Required work: Look below. Copy each line that has "pinky" in it.

== Segment start ==

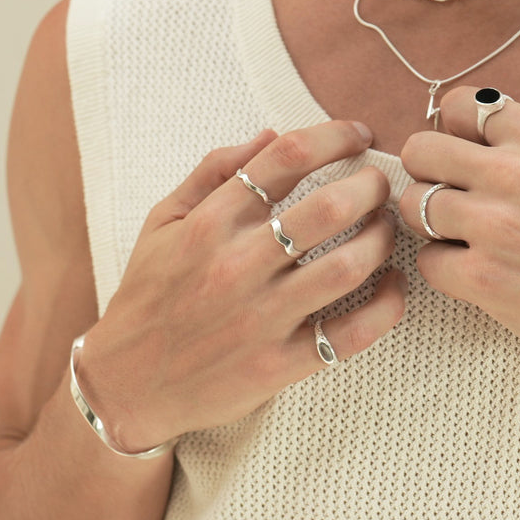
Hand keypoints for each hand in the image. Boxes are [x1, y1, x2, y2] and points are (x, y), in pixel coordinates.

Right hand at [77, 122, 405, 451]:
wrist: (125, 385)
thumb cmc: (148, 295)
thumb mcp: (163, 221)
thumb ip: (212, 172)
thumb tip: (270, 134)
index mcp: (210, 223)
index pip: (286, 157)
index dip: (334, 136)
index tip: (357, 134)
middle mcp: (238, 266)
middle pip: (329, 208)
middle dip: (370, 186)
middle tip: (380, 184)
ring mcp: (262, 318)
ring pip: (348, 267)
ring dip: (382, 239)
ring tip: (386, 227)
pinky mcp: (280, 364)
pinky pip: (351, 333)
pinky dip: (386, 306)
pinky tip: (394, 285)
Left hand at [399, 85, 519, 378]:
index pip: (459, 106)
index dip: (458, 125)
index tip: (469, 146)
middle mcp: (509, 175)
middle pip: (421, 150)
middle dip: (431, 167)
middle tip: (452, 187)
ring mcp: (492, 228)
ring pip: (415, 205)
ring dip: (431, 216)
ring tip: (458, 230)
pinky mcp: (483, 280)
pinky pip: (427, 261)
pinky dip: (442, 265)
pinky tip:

== Segment end ==

Your solution:
pinky mcp: (280, 364)
pinky pip: (351, 333)
pinky dip: (386, 306)
pinky tip: (394, 285)
pinky mcp: (483, 280)
pinky pip: (427, 261)
pinky dip: (442, 265)
pinky tip:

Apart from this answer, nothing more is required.